→ **Document passage**:
The new directive will not make Google an Internet service provider. Instead, it will simply sell routers and access point hardware to businesses to improve their Wi-Fi support. The Wi-Fi network will be connected to the Internet via the business's existing ISP and could be managed anywhere with an Internet connection. On the backend, the network will run on web-based software powered by Google Compute Engine.

What does this mean for customers? Anyone with a Google account can automatically log on to these Wi-Fi hotspots via a secure WPA2 connection whenever they are in range, without the hassle of going through a tedious set of terms and conditions. Instead of keying in the login information, authentication is done automatically in the cloud. This relies largely on a new technology called Hotspot 2.0, which is essentially one big wireless network you can share with millions of people around the world.

The goal apparently is to attract business owners into moving their operations to the cloud and use more of Google's enterprise services, such as Docs, Apps and Google Drive, all while allowing them to provide better-quality Wi-Fi services to their customers.

The Information also reports that Google plans to provide businesses with insights about their customer base, possibly through Google Analytics, but it is not clear what kind of information Google will share. Obviously, Google will also benefit from these insights as the company will be able to use them to create highly-targeted ads, which generate the bulk of the company's revenue.

Google's Access team, which is responsible for 100-Gbps Fiber networks, will directly oversee this project.

This isn't the first time Google has worked with Wi-Fi. Last year, Google replaced AT&T as the Wi-Fi provider for all Starbucks stores across the U.S., following its deployment of free Wi-Fi in San Francisco parks. In 2006, Google launched a metro network for its hometown in Mountain View, California.

→ **What you will do**: Reproduce the article about Google's Wi-Fi hardware plan word for word, from its first sentence to its last.

→ **Source information**:

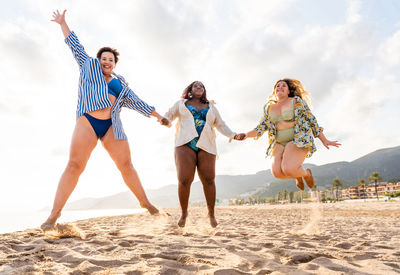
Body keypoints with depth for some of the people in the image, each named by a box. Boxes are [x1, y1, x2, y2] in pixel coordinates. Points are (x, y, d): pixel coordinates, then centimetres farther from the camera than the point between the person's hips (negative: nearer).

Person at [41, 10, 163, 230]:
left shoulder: (120, 83, 20)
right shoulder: (89, 66, 16)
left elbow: (136, 102, 21)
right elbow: (75, 45, 21)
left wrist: (156, 114, 21)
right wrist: (63, 23, 23)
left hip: (111, 126, 3)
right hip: (87, 123, -2)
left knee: (126, 165, 0)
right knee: (74, 165, -12)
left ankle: (145, 202, 11)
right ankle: (55, 213, -7)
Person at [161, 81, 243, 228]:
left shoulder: (211, 107, 23)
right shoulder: (181, 104, 20)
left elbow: (221, 125, 21)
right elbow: (168, 115, 16)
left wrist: (233, 135, 7)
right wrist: (165, 120, -9)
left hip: (205, 146, 1)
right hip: (185, 144, -1)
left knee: (208, 180, -5)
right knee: (184, 180, -11)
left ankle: (211, 213, 11)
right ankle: (184, 213, 8)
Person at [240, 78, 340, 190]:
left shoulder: (296, 101, -1)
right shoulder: (269, 108, 12)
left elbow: (311, 120, 0)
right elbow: (261, 128, 11)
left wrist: (324, 140, -3)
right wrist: (246, 135, -7)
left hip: (298, 140, -4)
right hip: (280, 143, 5)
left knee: (288, 170, -25)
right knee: (277, 172, -16)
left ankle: (306, 173, 10)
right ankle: (298, 176, 17)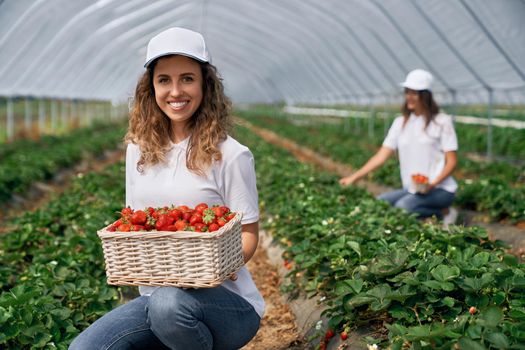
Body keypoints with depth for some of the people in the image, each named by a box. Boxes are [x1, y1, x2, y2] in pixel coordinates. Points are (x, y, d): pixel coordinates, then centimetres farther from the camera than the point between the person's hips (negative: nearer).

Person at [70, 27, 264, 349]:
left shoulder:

→ **Answer box**:
The new directive will not make Google an Internet service provider. Instead, it will simply sell routers and access point hardware to businesses to improve their Wi-Fi support. The Wi-Fi network will be connected to the Internet via the business's existing ISP and could be managed anywhere with an Internet connection. On the backend, the network will run on web-based software powered by Google Compute Engine.

What does this mean for customers? Anyone with a Google account can automatically log on to these Wi-Fi hotspots via a secure WPA2 connection whenever they are in range, without the hassle of going through a tedious set of terms and conditions. Instead of keying in the login information, authentication is done automatically in the cloud. This relies largely on a new technology called Hotspot 2.0, which is essentially one big wireless network you can share with millions of people around the world.

The goal apparently is to attract business owners into moving their operations to the cloud and use more of Google's enterprise services, such as Docs, Apps and Google Drive, all while allowing them to provide better-quality Wi-Fi services to their customers.

The Information also reports that Google plans to provide businesses with insights about their customer base, possibly through Google Analytics, but it is not clear what kind of information Google will share. Obviously, Google will also benefit from these insights as the company will be able to use them to create highly-targeted ads, which generate the bulk of the company's revenue.

Google's Access team, which is responsible for 100-Gbps Fiber networks, will directly oversee this project.

This isn't the first time Google has worked with Wi-Fi. Last year, Google replaced AT&T as the Wi-Fi provider for all Starbucks stores across the U.S., following its deployment of free Wi-Fi in San Francisco parks. In 2006, Google launched a metro network for its hometown in Mountain View, California.